— Extrait —
■ ■ ■ ■ ■
Faut-il voir un effet de ce mécontentement dans un acte d’union conclu, au mois d’août 1612, entre « MM. Lesdiguières, de Rohan et Duplessis-Mornay[1]? » Dans cet acte, ils s’engagent à « donner au bien commun des églises leurs intérêts particuliers. » On y voit Lesdiguières faisant un pas vers ceux qui avaient à l’assemblée de Saumur donné les avis les plus énergiques. La cour chercha sans doute à calmer son irritation en lui expédiant (après la mort du comte de Soissons) les provisions qui lui donnaient l’administration générale du Dauphiné. Jusque-là, il n’avait été que lieutenant de gouverneur, et-la justice n’avait pas été rendue en son nom ; il lui fallait aussi l’agrément du gouverneur pour une foule d’actes même peu importans.

Au commencement de 1614, le prince de Condé se retira de la cour avec d’autres seigneurs mécontens de la faveur de Concini. La reine prit la peine d’écrire à Lesdiguières une lettre où elle justifiait ses actes. Elle lui dépêcha Bellujon, et Lesdiguières envoya celui-ci à Sedan, où se trouvaient les princes, Condé, Nevers, Mayenne, Longueville, Vendôme, chez le duc de Bouillon. Il exhorta le prince de Condé à faire sa soumission, et protesta qu’il resterait lui-même dans son devoir. Bellujon travailla à amener un rapprochement avec la cour, et la conférence de Soissons mit fin à ces premiers troubles.

  1. Actes et Correspondance, t. II, p. 32.
■ ■ ■ ■ ■
— Lignes fournies —
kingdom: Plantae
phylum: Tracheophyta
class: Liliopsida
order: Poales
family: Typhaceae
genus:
■ ■ ■ ■ ■
— Exercice —
Reprenez l’extrait sur Lesdiguières de « Au commencement de » à « ces premiers troubles. », et remplacez « lettre » par « missive ».

— Résultat —
Au commencement de 1614, le prince de Condé se retira de la cour avec d’autres seigneurs mécontens de la faveur de Concini. La reine prit la peine d’écrire à Lesdiguières une missive où elle justifiait ses actes. Elle lui dépêcha Bellujon, et Lesdiguières envoya celui-ci à Sedan, où se trouvaient les princes, Condé, Nevers, Mayenne, Longueville, Vendôme, chez le duc de Bouillon. Il exhorta le prince de Condé à faire sa soumission, et protesta qu’il resterait lui-même dans son devoir. Bellujon travailla à amener un rapprochement avec la cour, et la conférence de Soissons mit fin à ces premiers troubles.